Back at Target's warehouse, the scanning has gone on for a month. Thousands of items have been analyzed for nutrient content and freshness.
Each wavy line that shows on a monitor measures a particular level - like for Vitamin C, antioxidants or moisture - which can indicate the ripeness of each piece of fruit.
The hope is that one day, a single scan will uncover information like where the fruit was grown, even down to which side got more sunlight, when it was picked and how long it could be before it goes bad.
And produce is just the beginning. The team's ultimate goal is to eventually be able to track and identify all foods around the globe, then hopefully equip consumers with their own hand-held devices or smartphone apps to use to scan food.
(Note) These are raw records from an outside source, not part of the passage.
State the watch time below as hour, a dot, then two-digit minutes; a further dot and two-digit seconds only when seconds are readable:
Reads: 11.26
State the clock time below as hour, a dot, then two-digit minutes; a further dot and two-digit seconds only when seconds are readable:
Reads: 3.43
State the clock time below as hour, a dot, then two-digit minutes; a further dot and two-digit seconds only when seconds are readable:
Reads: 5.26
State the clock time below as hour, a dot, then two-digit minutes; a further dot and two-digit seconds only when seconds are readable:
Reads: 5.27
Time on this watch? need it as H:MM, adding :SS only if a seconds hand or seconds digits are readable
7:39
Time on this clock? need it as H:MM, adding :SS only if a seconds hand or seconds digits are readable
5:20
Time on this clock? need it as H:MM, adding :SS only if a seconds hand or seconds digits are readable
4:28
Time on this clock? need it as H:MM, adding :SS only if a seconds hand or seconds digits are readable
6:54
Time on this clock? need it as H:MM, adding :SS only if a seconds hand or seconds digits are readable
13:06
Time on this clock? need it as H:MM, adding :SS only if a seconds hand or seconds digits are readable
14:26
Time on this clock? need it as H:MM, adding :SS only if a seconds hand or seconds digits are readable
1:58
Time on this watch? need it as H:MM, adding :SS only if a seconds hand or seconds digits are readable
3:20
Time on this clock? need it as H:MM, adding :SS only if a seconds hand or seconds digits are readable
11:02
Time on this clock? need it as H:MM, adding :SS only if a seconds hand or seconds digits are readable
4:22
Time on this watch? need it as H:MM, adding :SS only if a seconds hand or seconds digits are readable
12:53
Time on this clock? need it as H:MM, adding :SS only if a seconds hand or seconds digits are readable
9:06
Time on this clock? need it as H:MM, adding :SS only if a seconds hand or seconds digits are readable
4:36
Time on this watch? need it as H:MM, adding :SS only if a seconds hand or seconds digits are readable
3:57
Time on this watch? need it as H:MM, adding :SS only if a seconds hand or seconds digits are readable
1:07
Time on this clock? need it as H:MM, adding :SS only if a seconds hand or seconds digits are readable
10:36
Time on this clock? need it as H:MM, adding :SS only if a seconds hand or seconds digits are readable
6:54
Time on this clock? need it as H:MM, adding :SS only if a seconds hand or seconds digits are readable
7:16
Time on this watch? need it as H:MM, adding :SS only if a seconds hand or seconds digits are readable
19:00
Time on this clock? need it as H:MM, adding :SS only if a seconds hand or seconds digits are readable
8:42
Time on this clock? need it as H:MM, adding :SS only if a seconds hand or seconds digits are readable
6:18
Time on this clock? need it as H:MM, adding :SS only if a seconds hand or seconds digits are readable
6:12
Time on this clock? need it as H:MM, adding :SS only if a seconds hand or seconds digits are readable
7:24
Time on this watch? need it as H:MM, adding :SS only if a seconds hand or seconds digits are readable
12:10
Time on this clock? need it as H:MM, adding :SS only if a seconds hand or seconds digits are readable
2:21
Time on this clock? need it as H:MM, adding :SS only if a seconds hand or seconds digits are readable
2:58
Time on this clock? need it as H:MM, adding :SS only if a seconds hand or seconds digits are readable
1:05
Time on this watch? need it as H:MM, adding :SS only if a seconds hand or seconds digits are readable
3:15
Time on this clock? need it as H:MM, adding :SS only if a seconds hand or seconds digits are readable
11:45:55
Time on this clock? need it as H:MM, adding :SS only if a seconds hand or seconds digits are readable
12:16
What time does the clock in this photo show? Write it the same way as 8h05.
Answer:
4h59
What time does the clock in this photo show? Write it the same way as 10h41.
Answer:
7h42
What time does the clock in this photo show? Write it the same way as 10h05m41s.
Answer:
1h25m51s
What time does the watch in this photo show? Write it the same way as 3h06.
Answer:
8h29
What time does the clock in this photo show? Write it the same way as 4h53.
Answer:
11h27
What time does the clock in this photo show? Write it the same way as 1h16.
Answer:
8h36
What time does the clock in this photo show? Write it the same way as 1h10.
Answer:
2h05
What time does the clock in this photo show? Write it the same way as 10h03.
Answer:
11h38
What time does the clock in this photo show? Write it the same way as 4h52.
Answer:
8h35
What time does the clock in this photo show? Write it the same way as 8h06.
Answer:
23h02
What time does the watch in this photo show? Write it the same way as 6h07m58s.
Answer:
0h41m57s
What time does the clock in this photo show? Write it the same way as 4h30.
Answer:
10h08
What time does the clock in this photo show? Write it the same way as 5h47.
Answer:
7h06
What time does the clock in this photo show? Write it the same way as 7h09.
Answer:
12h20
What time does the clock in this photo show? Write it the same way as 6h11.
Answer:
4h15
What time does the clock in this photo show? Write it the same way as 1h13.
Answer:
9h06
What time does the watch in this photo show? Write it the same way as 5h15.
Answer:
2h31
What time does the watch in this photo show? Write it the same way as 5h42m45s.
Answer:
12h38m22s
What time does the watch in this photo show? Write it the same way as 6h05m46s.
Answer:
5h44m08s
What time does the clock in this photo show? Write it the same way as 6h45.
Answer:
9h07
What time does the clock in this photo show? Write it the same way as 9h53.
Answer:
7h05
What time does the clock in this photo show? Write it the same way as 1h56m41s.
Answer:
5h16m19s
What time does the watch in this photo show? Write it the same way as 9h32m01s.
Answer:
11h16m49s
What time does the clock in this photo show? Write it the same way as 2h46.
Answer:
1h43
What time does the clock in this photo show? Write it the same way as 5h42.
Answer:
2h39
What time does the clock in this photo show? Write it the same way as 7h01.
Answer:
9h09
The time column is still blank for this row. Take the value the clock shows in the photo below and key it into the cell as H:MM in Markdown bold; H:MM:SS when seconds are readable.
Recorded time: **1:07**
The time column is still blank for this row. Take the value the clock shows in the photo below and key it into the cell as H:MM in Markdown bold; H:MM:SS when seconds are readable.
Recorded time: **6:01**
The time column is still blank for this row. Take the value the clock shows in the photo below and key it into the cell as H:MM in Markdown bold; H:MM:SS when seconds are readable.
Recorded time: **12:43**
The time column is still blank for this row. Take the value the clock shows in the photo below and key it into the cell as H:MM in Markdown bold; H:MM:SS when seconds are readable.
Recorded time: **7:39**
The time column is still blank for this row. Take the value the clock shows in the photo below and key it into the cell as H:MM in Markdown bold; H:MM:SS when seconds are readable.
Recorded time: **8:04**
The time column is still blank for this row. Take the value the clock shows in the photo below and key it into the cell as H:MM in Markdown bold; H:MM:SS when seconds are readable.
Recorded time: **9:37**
Currently, the grocery manufacturers association said roughly 10 percent of food purchases are adulterated or misidentified, including horse meat labeled as "beef," fine wines diluted with water, or farmed salmon marked as "wild."
Marie Braggs, an assistant professor of global public health at New York University, said this effort contrasts with what she often sees happening in the food industry.
"We know how much cotton and spandex are in our clothing products, but we don't actually know what's in our food, which is pretty striking," Braggs said. "The industry spends a lot of money and effort to prevent consumers from knowing what exactly is in their food. So it's in their benefit for us to not really know how long products have been on the shelf or what exactly is in them."
But in the future, consumers may not have to depend on any company for the information they need.
"Think about if you say, 'hey our produce is fresher.' And guess what? We're going to arm you with the ability to fact check that,'" Shewmaker said.